### Task to complete
Extract the text of each entry below exactly, leaving every image behind.

### Task inputs
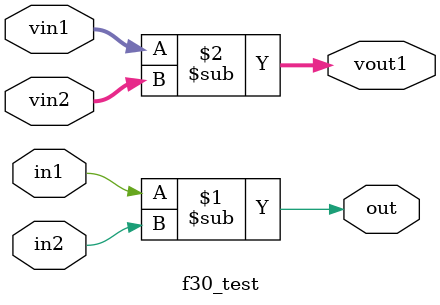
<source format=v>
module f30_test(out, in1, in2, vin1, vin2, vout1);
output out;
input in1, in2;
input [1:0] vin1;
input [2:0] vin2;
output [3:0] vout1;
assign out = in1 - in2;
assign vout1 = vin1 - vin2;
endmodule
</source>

### Reply to the exercise
<source format=v>
module f30_test(out, in1, in2, vin1, vin2, vout1);
output out;
input in1, in2;
input [1:0] vin1;
input [2:0] vin2;
output [3:0] vout1;
assign out = in1 - in2;
assign vout1 = vin1 - vin2;
endmodule
</source>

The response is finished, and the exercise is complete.